北海道の豊かな森林を守るための知恵や道産木材の活用方法に関する研究成果の発表会がきょう、札幌で開かれました。北海道立総合研究機構(道総研)が主催し、森づくりと木材利用をテーマにした35の研究成果が発表されました。

発表会には林業関係者のほか、森林資源の活用法について学ぶ学生らが訪れ、「シラカンバを建築材に使おうという方向性が見えてこれからどのように利用されていくのか興味がわいた」などと話していました。
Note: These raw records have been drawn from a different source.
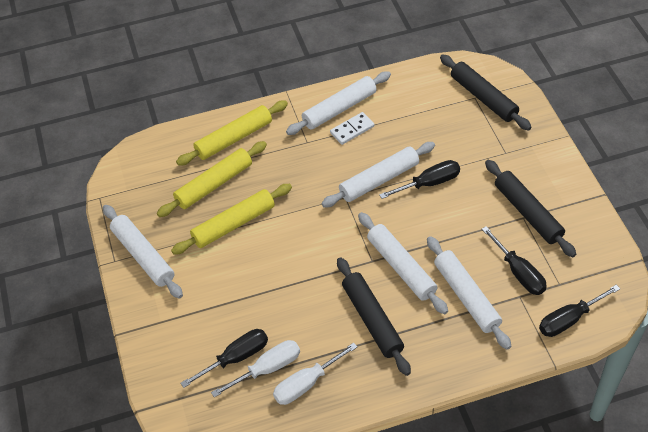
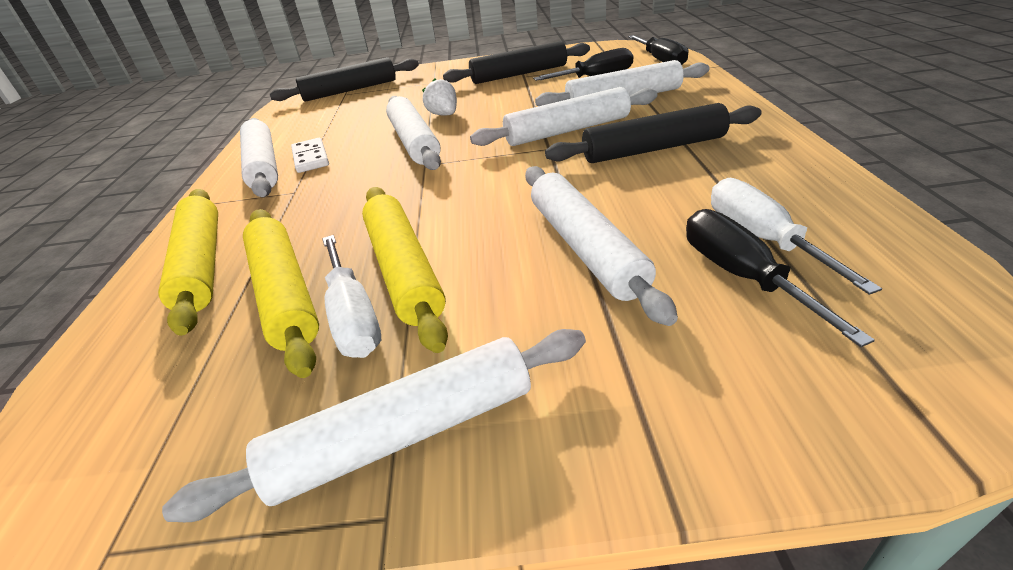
camera: 75 degrees left, 15 degrees down
(256, 295) = (586, 247): none -> white rolling pin
(306, 383) = (785, 200): white screwdriver -> white screwdriver (353, 316)
(429, 183) = (444, 115): black screwdriver -> white strawberry

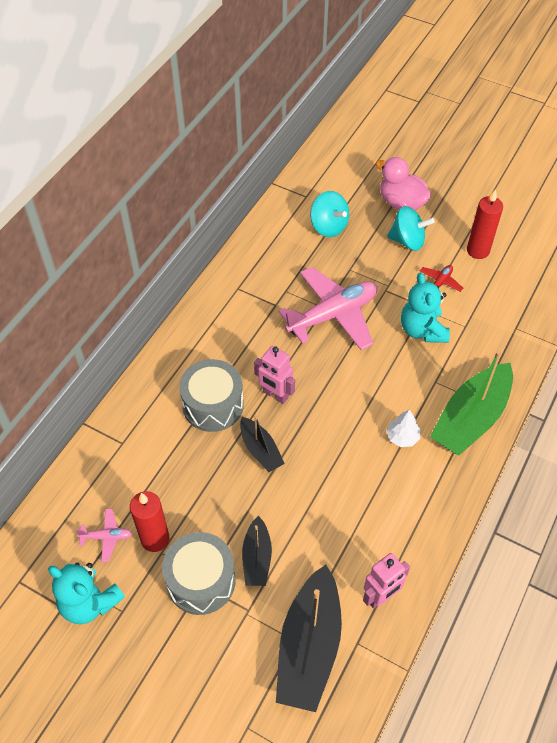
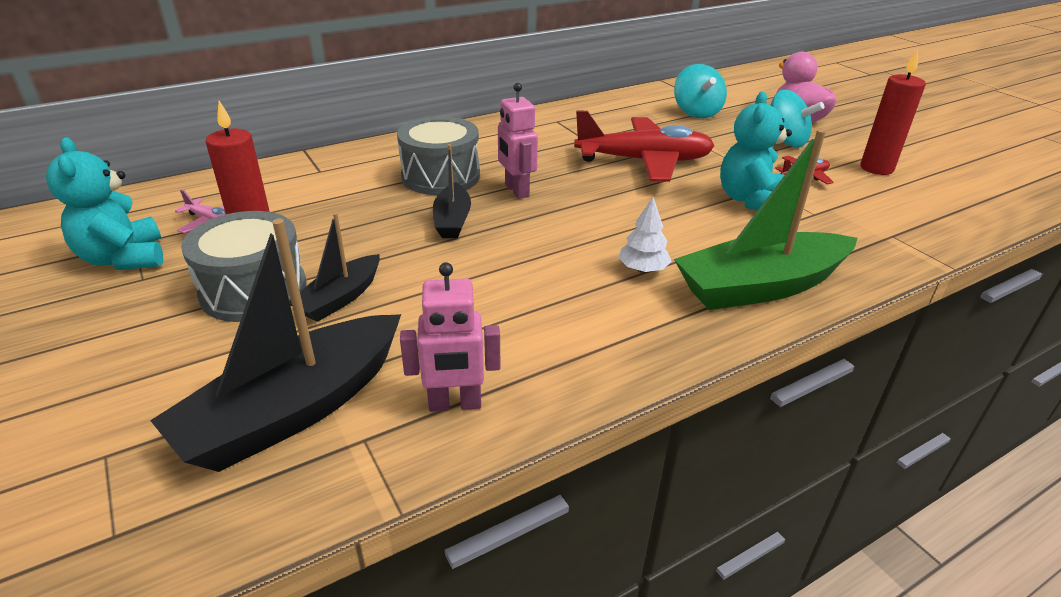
camera: 30 degrees right, 20 degrees down
(333, 315) = (644, 161): pink plane -> red plane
中でも注目を集めていたのは、体長5ミリほどの虫が持ち運ぶ病原菌によってミズナラの木が枯れてしまう「ナラ枯れ」の研究です。道内では去年、渡島の松前町と福島町でナラ枯れの被害が初めて確認されました。ナラ枯れが広がると林業に影響が出るだけでなく、クマのえさであるドングリが減り、食べ物を求めてクマが人里に現れる可能性が高まるとして、道総研森林研究本部の和田尚之さんは「虫がミズナラの木から出てくる前に中の虫ごと木を駆除することが重要。山で赤く枯れたミズナラ類がないか目を向けてもらい被害木を確実に見つけ出すことが一番大事になる」と注意を呼び掛けています。

また、道総研森林研究本部の加藤幸浩本部長は「林業や木材の関係者に研究成果を使ってもらい産業の振興につなげてもらいたい」とコメント。今後も研究成果を共有する機会を増やして林業の現場や企業での活用に繋げたいということです。